El sudafricano no pudo evitar lanzar una corta carcajada pese a encontrarse en peligro de muerte y en pleno corazón del Teneré.
—¡Qué condenadamente listo eres! —exclamó—. ¿Me estás proponiendo que traicionemos a Bruno Serafian…?
—Te estoy proponiendo que le ofrezcas una alternativa justa y, que si no la acepta, le empujéis a aceptarla. —Abrió los brazos en un ademán en verdad expresivo—. De no hacerlo, mañana a estas horas os estaréis matando los unos a los otros por un sorbo de agua.
—¿Y qué le pasará si te lo entregamos?
—En cuanto todo esto acabe y mi familia se encuentre a salvo, lo dejaré marchar.
—¡La leche…! —no pudo por menos que lamentarse casi cómicamente el otro—. ¡Hay que ver cómo se están complicando las cosas!
—«Para el estúpido el todo le nace de la nada, y para el inteligente, el todo se convierte en nada…» —señaló Gacel—. Es un dicho nuestro que viene a significar que los problemas crecen o desaparecen según quién los encare.
—Pues a mí me están creciendo más de la cuenta… —Sam Muller hizo una corta pausa para inquirir como si tuviera interés en desviar el curso de la conversación—. Por cierto, ¿cómo se encuentran los rehenes?
—Supongo que bien.
—¿Cómo que lo supones? —se sorprendió el otro—. ¿Es que no estás seguro?
—Hace dos días que no los veo, pero las mujeres los cuidan y tienen agua y comida.
—¿Pensabas matarlos?
—Sí.
—¿Continúas pensándolo?
El nómada negó y su voz sonaba sincera:
—La muerte de Mauricio Belli me ha hecho cambiar de idea.
—¿Y qué pasará con la famosa mano?
—Nada. La vida de Milosevic no vale lo que un dedo del muerto. Ahora lo sé, y también sé que esa muerte es una losa sobre mi conciencia, pero no puedo hacer que las cosas vuelvan atrás.
—Ha habido más muertes… —le recordó su interlocutor—. Y todas partieron de la misma causa.
—Pero de esas otras no me siento responsable —fue la respuesta—. Luchar contra los imohag en el desierto siempre constituyó un suicidio, y mucha suerte habéis tenido al salir tan bien librados.
—¿Suerte? —se escandalizó su acompañante—. ¿De qué coño hablas? Hemos tenido toda la mala suerte del mundo.
—Te equivocas… —replicó Gacel con absoluta naturalidad—. Habéis tenido toda la suerte del mundo, puesto que aún no os habéis enfrentado al peor de los enemigos.
—¿Peor que el calor y la sed? ¡Bromeas…!
—No bromeo. El peor enemigo en el desierto no es el calor ni la sed. En el desierto, el peor enemigo ha sido siempre el viento. En esta zona, abierta al norte y fuera de la protección de las montañas, el harmattan suele soplar con fuerza y con demasiada frecuencia se transforma en tormenta. —La afirmación no dejaba sombra a la duda—: ¡Ninguno de vosotros hubiera sobrevivido a una auténtica tormenta de arena!

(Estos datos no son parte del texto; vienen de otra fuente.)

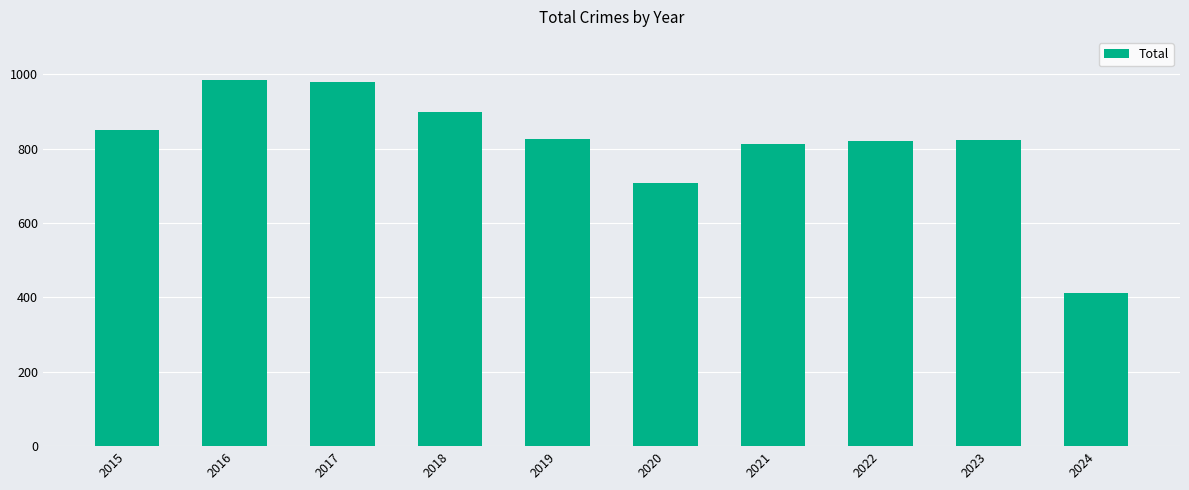

How many distinct data groups are displayed?

1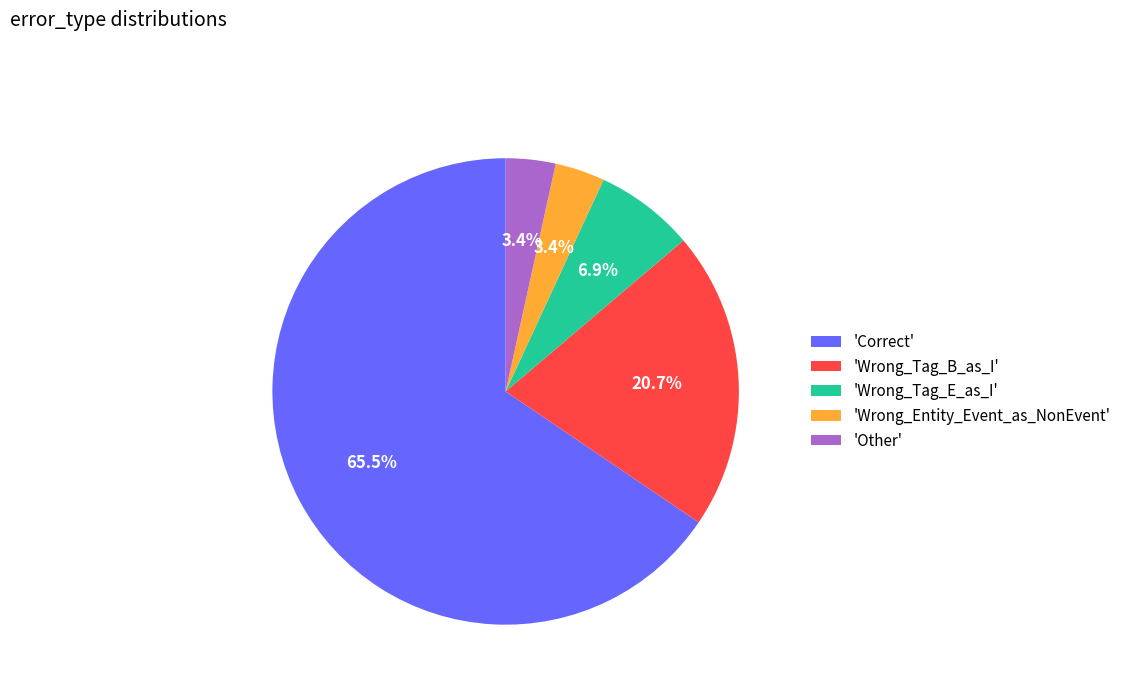

Between 'Wrong_Tag_E_as_I' and 'Correct', which is larger?

'Correct'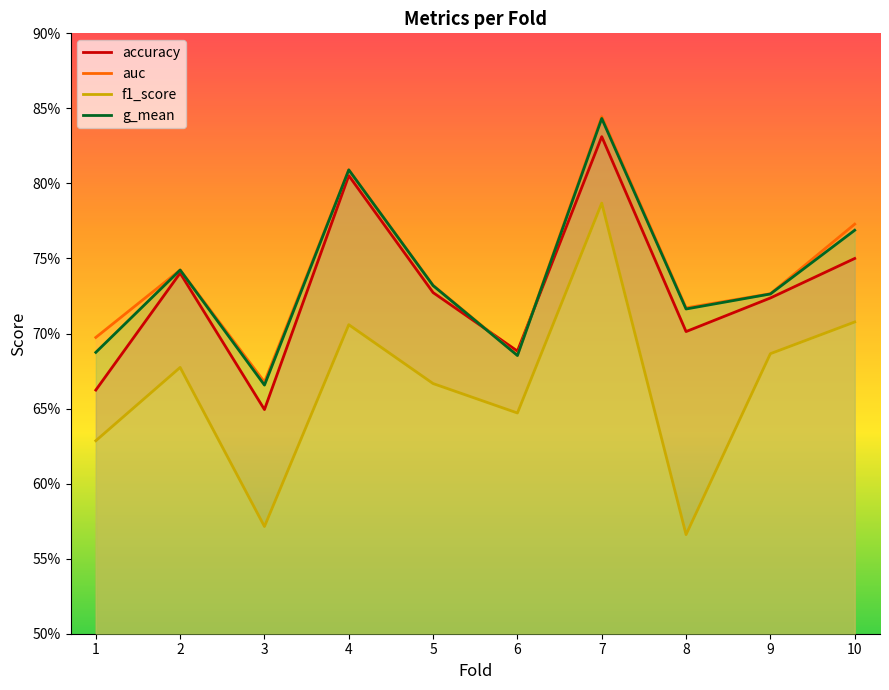

True or false: f1_score and accuracy cross at least once.

False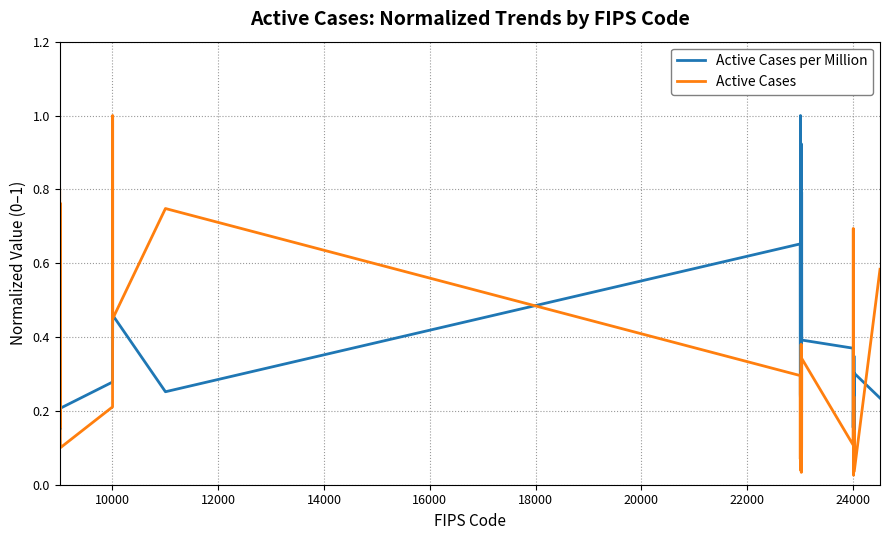

After their last crossing, which series has the higher values: Active Cases per Million or Active Cases?

Active Cases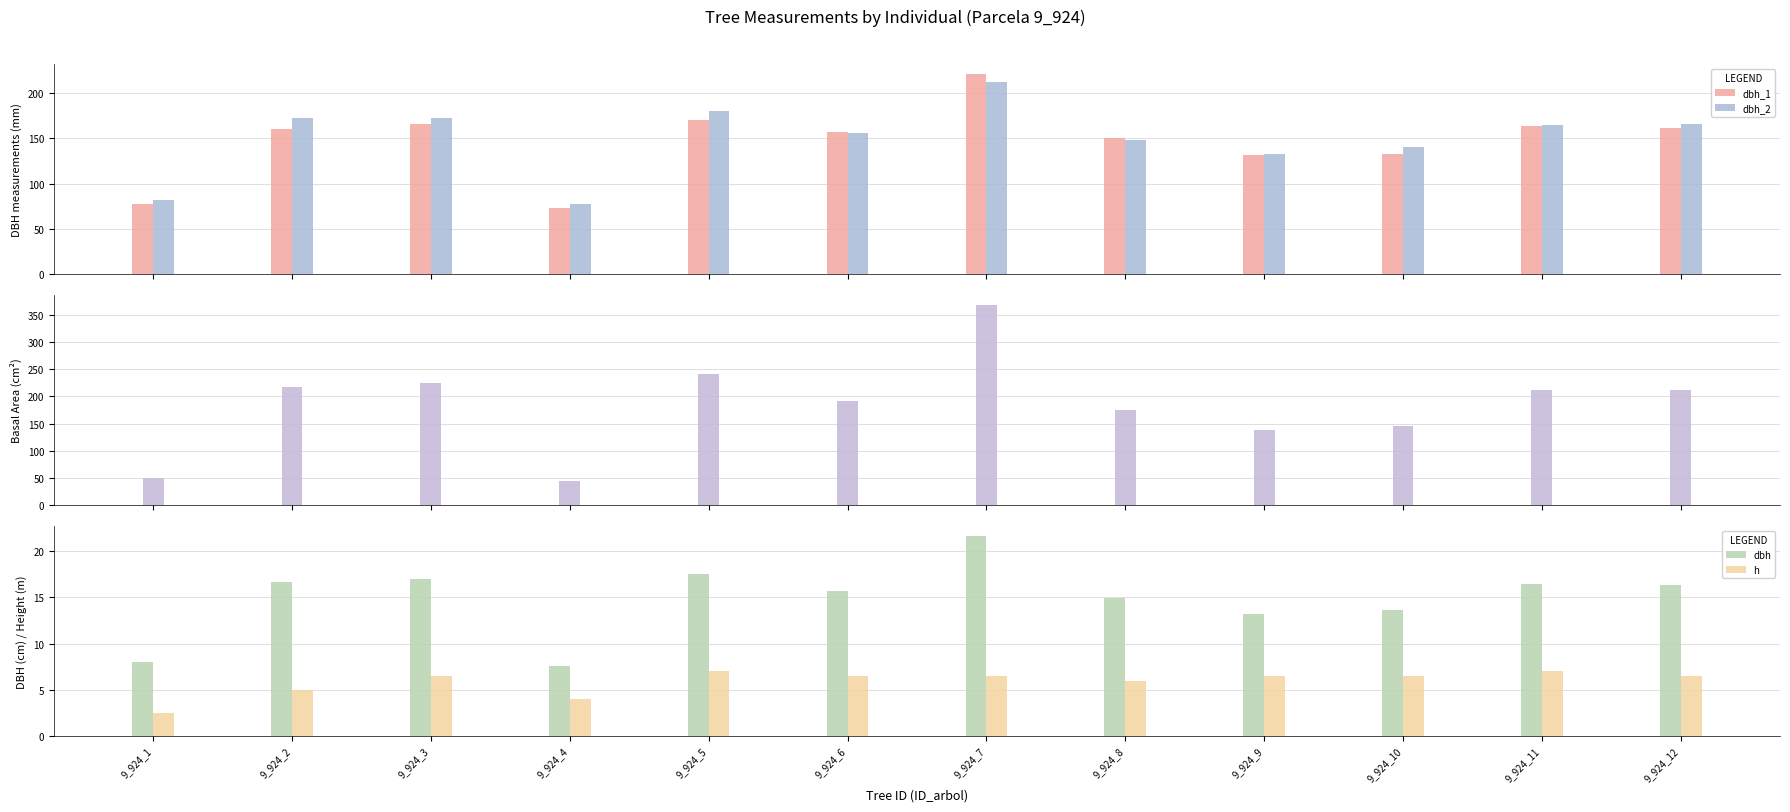

Where does the g series first go above 211?

9_924_2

—He oído hablar de ellas y tengo entendido que son realmente terribles —se vio obligado a admitir el sudafricano.
—No puedes imaginar hasta qué punto… El tiempo ha sido excepcionalmente bueno este último mes, pero ruega para que el harmattan no se presente antes de que regrese vuestro avión, porque de ser así le resultará imposible aterrizar, y en ese caso podéis daros por muertos.
—¡Bien! —exclamó Sam Muller lanzando un hondo suspiro al tiempo que se ponía cansinamente en pie—. Rezaré para que el harmattan no se despierte. Dentro de una hora tendrás aquí a Bruno Serafian y la mitad de nuestras armas.
—En ese caso, dentro de una hora tendréis agua suficiente para sobrevivir un día. ¡Pero ni una gota más! —Alzó el dedo amenazante—. ¡Y si se os ocurre volver por aquí ya no habrá compasión!